What this task involves
Identify each line in the records below that contains the word "lines", and copy it.

Entries supplied
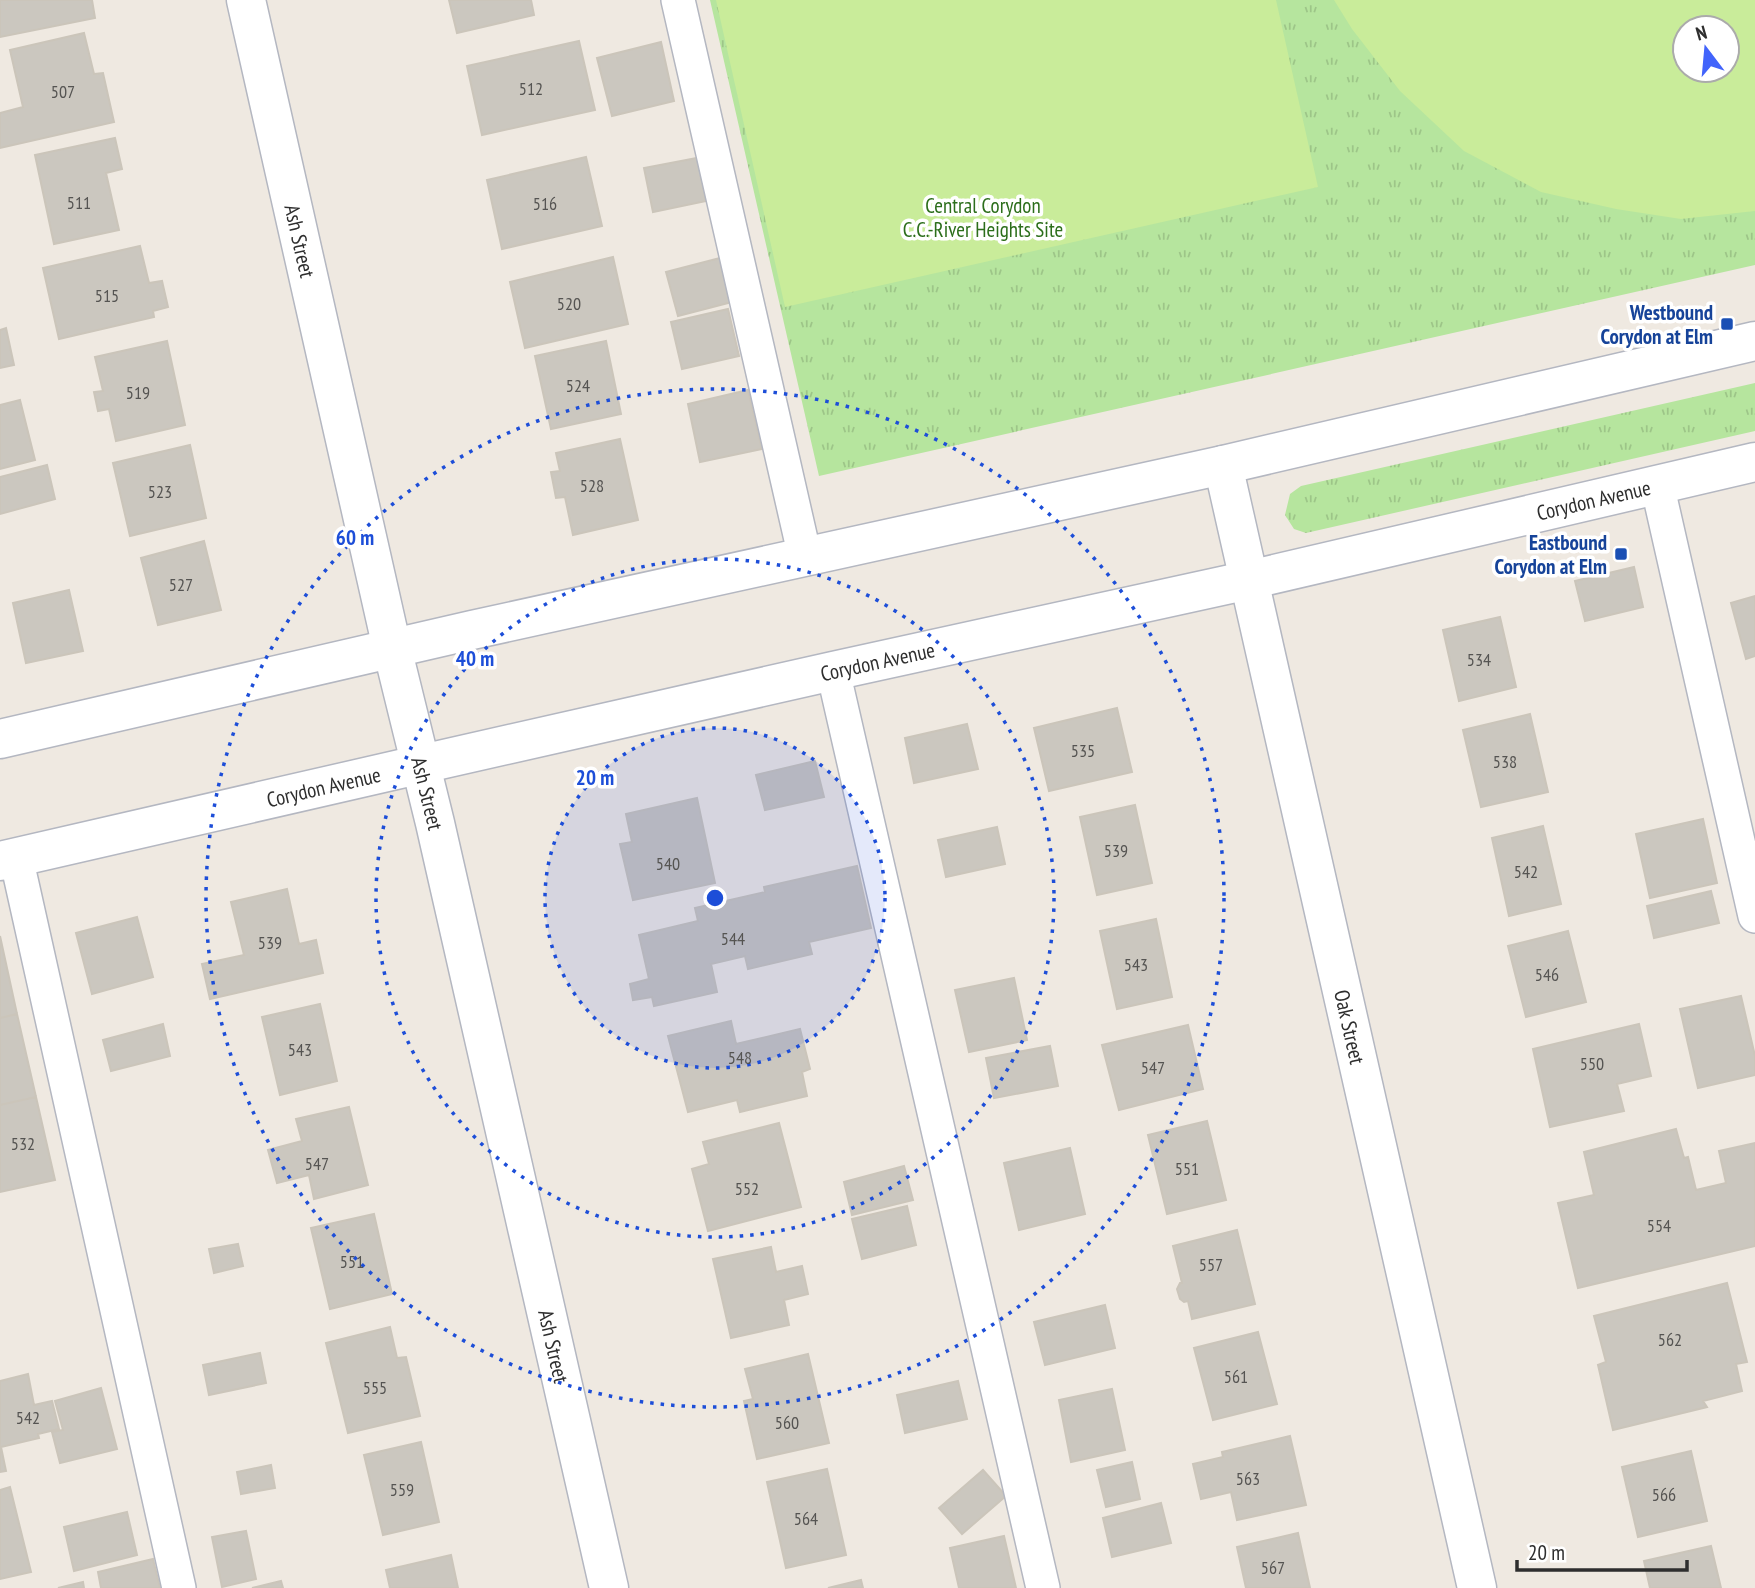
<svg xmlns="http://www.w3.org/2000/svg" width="1755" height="1588" viewBox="0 0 1755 1588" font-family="'PT Sans Narrow',sans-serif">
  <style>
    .grass { fill: url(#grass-tufts); fill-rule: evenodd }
    .pitch { fill: #c9ec9a; fill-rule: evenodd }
    .building { fill: #cbc7bf; stroke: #cbc5ba; stroke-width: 2 }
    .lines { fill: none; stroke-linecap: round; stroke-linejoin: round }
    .service-casing { stroke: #b4b7c1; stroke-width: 36 }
    .minor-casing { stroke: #b4b7c1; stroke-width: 41 }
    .secondary-casing { stroke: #b4b7c1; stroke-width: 41 }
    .service { stroke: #fff; stroke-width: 33 }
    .minor { stroke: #fff; stroke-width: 38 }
    .secondary { stroke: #fff; stroke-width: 38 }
    .ring { fill: none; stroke: #1d4ed8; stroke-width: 3.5; stroke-dasharray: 3.5 7 }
    .transit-dot { fill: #1a4fb4; stroke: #fff; stroke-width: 2.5 }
    .labels { text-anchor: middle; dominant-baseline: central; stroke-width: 7; stroke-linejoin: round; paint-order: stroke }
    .number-label { font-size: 18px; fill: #555452 }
    .park-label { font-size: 21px; fill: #2c6e1b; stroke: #fff }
    .street-label { font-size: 21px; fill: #2e2e2e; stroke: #fff }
    .transit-label { font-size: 21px; font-weight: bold; fill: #164399; stroke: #fff; text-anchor: end }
    .centre { fill: #1d4ed8; stroke: #fff; stroke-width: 3.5 }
    .ring-label { font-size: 21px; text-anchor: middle; font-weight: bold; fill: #1d4ed8; stroke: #fff; stroke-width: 7; stroke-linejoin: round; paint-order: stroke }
  </style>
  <defs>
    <pattern id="grass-tufts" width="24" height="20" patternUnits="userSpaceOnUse" patternTransform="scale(1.75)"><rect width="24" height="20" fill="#b6e59e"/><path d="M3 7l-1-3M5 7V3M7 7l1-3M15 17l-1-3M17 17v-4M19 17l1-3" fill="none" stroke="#9dc588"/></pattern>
  </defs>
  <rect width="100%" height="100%" fill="#efe9e1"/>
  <path class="grass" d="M 710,0 L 1755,0 L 1755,265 L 819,476 ZM 1685,28 L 1727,28 L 1727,70 L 1685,70 Z
    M 1755,383 L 1755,431 L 1306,533 L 1294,529 L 1285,515 L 1290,494 L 1301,486 Z"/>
  <path class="pitch" d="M 716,0 L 1276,0 L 1318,187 L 785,307 Z
    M 1334,0 L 1755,0 L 1755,211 L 1681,219 L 1616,209 L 1541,192 L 1464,151 L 1400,91 L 1352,29 ZM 1727,28 L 1727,70 L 1685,70 L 1685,28 Z"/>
  <path class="building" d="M 0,0 L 92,0 L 95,18 L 0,37 Z
    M 449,0 L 531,0 L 534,15 L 457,33 Z
    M 84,33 L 94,74 L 103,73 L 114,122 L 0,148 L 0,113 L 23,107 L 10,50 Z
    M 579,41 L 595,110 L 482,135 L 467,66 Z
    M 661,42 L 674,101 L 612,116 L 597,58 Z
    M 115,138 L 122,169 L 106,173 L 119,230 L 54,244 L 35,155 Z
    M 586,157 L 602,226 L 502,249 L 487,180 Z
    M 697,158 L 706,201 L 653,212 L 644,168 Z
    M 140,246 L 149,283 L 162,281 L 168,307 L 153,311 L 154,317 L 59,339 L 43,268 Z
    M 613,257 L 628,324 L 525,348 L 510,282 Z
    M 720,258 L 732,302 L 678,316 L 666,272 Z
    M 728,309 L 739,356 L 682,369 L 671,322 Z
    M 6,328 L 14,365 L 0,368 L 0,330 Z
    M 167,341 L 185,425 L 116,441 L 109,409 L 98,411 L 94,392 L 103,391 L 95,357 Z
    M 606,341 L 621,414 L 551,429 L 535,356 Z
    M 748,390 L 762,449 L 700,462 L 688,404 Z
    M 20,400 L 35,460 L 0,469 L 0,405 Z
    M 620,439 L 638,520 L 573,535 L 565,497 L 556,498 L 551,472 L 560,471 L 556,453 Z
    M 190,445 L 206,518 L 130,536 L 113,463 Z
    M 47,465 L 55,499 L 0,514 L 0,477 Z
    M 204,541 L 221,610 L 158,625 L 141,558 Z
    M 1634,567 L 1643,607 L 1585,621 L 1575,581 Z
    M 69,590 L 83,651 L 26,663 L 13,603 Z
    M 1755,596 L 1755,656 L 1746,659 L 1731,603 Z
    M 1500,617 L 1516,687 L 1459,701 L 1443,630 Z
    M 1117,708 L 1132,772 L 1049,791 L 1034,728 Z
    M 1530,714 L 1548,792 L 1481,807 L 1463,730 Z
    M 967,724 L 978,769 L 914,783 L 905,738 Z
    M 815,761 L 824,797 L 765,810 L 756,775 Z
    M 697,798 L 715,883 L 633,900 L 620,844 L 632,842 L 626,814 Z
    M 1135,805 L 1152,883 L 1097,895 L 1080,817 Z
    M 1703,819 L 1717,883 L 1650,898 L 1636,834 Z
    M 1543,826 L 1561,904 L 1509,916 L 1492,838 Z
    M 997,827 L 1005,864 L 946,877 L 938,840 Z
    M 857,866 L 871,928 L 809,942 L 812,954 L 748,969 L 745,956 L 711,964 L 717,992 L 654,1006 L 652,997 L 633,1000 L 630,984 L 649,979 L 639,935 L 698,921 L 695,908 L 765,892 L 764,887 Z
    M 287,889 L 299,944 L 316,940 L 323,973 L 210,999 L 202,964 L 244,955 L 231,902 Z
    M 1711,891 L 1719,923 L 1654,938 L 1647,906 Z
    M 137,917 L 153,977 L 92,994 L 76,933 Z
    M 1156,919 L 1172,997 L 1117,1009 L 1100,931 Z
    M 1568,931 L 1586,1002 L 1526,1017 L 1508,946 Z
    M 0,936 L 17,1014 L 0,1018 Z
    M 1014,978 L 1027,1040 L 969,1052 L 955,990 Z
    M 1741,996 L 1755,1056 L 1755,1075 L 1698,1088 L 1680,1009 Z
    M 320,1004 L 337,1081 L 280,1095 L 262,1017 Z
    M 17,1014 L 36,1097 L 0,1105 L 0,1018 Z
    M 731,1021 L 736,1044 L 800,1029 L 810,1069 L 802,1072 L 807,1096 L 740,1112 L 737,1100 L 688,1112 L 668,1036 Z
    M 163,1024 L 170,1056 L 111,1071 L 103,1040 Z
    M 1639,1024 L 1651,1076 L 1617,1084 L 1624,1111 L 1550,1127 L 1533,1049 Z
    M 1188,1025 L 1203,1089 L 1119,1110 L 1102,1045 Z
    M 1050,1046 L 1058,1086 L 994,1098 L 986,1058 Z
    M 36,1097 L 55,1180 L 0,1192 L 0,1105 Z
    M 349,1107 L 368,1185 L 314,1199 L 309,1175 L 277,1183 L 268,1150 L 302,1141 L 296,1119 Z
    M 1207,1121 L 1226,1200 L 1167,1214 L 1148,1135 Z
    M 779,1123 L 801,1207 L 708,1231 L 692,1169 L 709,1164 L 703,1142 Z
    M 1676,1129 L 1684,1158 L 1688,1157 L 1696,1190 L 1726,1183 L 1719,1151 L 1755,1143 L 1755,1246 L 1578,1288 L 1558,1203 L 1594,1195 L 1584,1152 Z
    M 1070,1148 L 1085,1214 L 1019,1230 L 1004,1163 Z
    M 904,1166 L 913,1200 L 852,1215 L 844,1182 Z
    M 907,1206 L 916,1245 L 862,1259 L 852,1219 Z
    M 374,1214 L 392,1294 L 330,1309 L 311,1228 Z
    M 1237,1230 L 1255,1304 L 1192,1319 L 1188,1301 L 1184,1302 L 1180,1299 L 1177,1289 L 1180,1283 L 1182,1283 L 1173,1246 Z
    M 238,1244 L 243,1266 L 214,1273 L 209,1249 Z
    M 771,1247 L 776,1272 L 802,1266 L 808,1294 L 784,1300 L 789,1325 L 731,1338 L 713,1259 Z
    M 1727,1283 L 1747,1362 L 1736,1364 L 1742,1391 L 1703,1401 L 1707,1407 L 1613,1430 L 1598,1365 L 1606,1362 L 1594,1316 Z
    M 1105,1305 L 1115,1348 L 1045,1365 L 1034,1322 Z
    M 390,1327 L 397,1358 L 406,1357 L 420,1416 L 348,1433 L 326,1343 Z
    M 1258,1332 L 1277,1404 L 1213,1420 L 1194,1348 Z
    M 260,1353 L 266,1383 L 209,1395 L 203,1365 Z
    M 808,1354 L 829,1443 L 757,1459 L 744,1401 L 753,1399 L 745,1369 Z
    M 28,1374 L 34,1405 L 52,1401 L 59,1429 L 38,1434 L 39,1438 L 1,1447 L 6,1471 L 0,1472 L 0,1381 Z
    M 958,1381 L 967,1419 L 905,1433 L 897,1395 Z
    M 101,1388 L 117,1449 L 60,1463 L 52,1432 L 63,1430 L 55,1401 Z
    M 1112,1389 L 1125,1450 L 1071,1462 L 1059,1400 Z
    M 1290,1436 L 1306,1505 L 1237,1520 L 1231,1492 L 1201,1499 L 1193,1464 L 1223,1457 L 1222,1452 Z
    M 421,1442 L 439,1522 L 383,1535 L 364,1455 Z
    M 1691,1451 L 1707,1521 L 1638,1537 L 1622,1467 Z
    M 1132,1462 L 1140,1499 L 1106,1507 L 1097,1470 Z
    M 271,1465 L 275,1488 L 241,1494 L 237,1472 Z
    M 827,1469 L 846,1555 L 786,1568 L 767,1482 Z
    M 983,1470 L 1006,1496 L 962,1534 L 939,1508 Z
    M 10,1487 L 31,1572 L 0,1579 L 0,1490 Z
    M 1161,1503 L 1171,1543 L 1112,1557 L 1103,1518 Z
    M 127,1512 L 137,1555 L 74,1571 L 64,1527 Z
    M 246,1531 L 256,1579 L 222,1587 L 212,1537 Z
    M 1298,1533 L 1310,1588 L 1246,1588 L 1237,1547 Z
    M 1004,1536 L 1016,1588 L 959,1588 L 950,1548 Z
    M 1711,1546 L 1721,1588 L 1650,1588 L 1644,1561 Z
    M 451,1555 L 458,1588 L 390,1588 L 386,1570 Z
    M 153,1559 L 160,1588 L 101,1588 L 98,1572 Z
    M 861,1580 L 863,1588 L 828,1588 Z
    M 281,1581 L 283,1588 L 252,1588 Z
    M 83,1582 L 84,1588 L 58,1588 Z"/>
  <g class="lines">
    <defs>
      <path id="service" d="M 678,0 L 805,557
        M 1657,484 L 1755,916
        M 833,671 L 1043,1588
        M 16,857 L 179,1588"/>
      <g id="minor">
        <path id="s1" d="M 246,0 L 392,648 L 435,823 L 609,1588"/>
        <path id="s2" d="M 1223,465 L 1477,1588"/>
      </g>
      <g id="secondary">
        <path d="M 0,739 L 472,630 L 1223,465 L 1755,341"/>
        <path id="s3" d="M 0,861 L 422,764 L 833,671 L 1249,580 L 1755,462"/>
      </g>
    </defs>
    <use href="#service" class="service-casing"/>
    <use href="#minor" class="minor-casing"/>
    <use href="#secondary" class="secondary-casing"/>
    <use href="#service" class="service"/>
    <use href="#minor" class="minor"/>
    <use href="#secondary" class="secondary"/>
  </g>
  <circle cx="715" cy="898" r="170" fill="#1d4ed8" fill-opacity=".12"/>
  <g class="ring">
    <circle cx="715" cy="898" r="170"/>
    <circle cx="715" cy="898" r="339"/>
    <circle cx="715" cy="898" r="509"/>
  </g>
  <g class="transit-dot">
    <rect x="1720" y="317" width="14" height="14" rx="3.5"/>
    <rect x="1614" y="547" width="14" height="14" rx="3.5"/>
  </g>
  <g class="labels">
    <g class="number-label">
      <text x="531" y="88">512</text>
      <text x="63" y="91">507</text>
      <text x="79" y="202">511</text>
      <text x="545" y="203">516</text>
      <text x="107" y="295">515</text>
      <text x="569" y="303">520</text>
      <text x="578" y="385">524</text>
      <text x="138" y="392">519</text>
      <text x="592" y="485">528</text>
      <text x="160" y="491">523</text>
      <text x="181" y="584">527</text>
      <text x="1479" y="659">534</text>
      <text x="1083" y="750">535</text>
      <text x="1505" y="761">538</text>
      <text x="1116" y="850">539</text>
      <text x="668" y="863">540</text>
      <text x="1526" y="871">542</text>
      <text x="733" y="938">544</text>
      <text x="270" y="942">539</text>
      <text x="1136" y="964">543</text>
      <text x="1547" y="974">546</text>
      <text x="300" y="1049">543</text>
      <text x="740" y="1057">548</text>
      <text x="1592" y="1063">550</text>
      <text x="1153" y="1067">547</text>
      <text x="23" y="1143">532</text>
      <text x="317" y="1163">547</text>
      <text x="1187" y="1168">551</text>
      <text x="747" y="1188">552</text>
      <text x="1659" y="1225">554</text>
      <text x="352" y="1261">551</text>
      <text x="1211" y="1264">557</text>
      <text x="1670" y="1339">562</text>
      <text x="1236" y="1376">561</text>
      <text x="375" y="1387">555</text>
      <text x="28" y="1417">542</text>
      <text x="787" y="1422">560</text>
      <text x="1248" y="1478">563</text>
      <text x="402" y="1489">559</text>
      <text x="1664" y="1494">566</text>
      <text x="806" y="1518">564</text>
      <text x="1273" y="1567">567</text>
    </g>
    <g class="park-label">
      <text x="983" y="205">Central Corydon<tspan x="983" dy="24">C.C.-River Heights Site</tspan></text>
    </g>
    <g class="street-label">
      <text stroke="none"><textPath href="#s1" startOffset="247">Ash Street</textPath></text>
      <text stroke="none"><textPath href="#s3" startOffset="1634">Corydon Avenue</textPath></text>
      <text stroke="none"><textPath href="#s3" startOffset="900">Corydon Avenue</textPath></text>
      <text stroke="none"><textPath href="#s3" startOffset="332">Corydon Avenue</textPath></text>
      <text stroke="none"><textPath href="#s1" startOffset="814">Ash Street</textPath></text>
      <text stroke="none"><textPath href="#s2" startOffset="576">Oak Street</textPath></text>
      <text stroke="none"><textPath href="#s1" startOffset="1381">Ash Street</textPath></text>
    </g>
    <g class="transit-label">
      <text x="1713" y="312">Westbound<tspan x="1713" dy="24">Corydon at Elm</tspan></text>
      <text x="1607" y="542">Eastbound<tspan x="1607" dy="24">Corydon at Elm</tspan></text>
    </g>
  </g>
  <circle cx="715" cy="898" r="10" class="centre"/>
  <g class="ring-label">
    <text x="355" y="545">60 m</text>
    <text x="475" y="666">40 m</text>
    <text x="595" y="785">20 m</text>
  </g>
  <g transform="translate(1706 49) rotate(344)"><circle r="33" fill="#ffffff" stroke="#ababab" stroke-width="2"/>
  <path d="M0-5L12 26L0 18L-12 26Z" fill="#4264fb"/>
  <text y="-10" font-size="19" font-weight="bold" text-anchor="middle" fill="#2e2e2e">N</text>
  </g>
  <path d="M1517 1560v10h170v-10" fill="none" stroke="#2e2e2e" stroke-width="3.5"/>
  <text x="1528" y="1560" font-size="21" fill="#2e2e2e" stroke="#ffffff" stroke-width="5" paint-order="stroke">20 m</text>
</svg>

Output for this exercise
    .lines { fill: none; stroke-linecap: round; stroke-linejoin: round }
  <g class="lines">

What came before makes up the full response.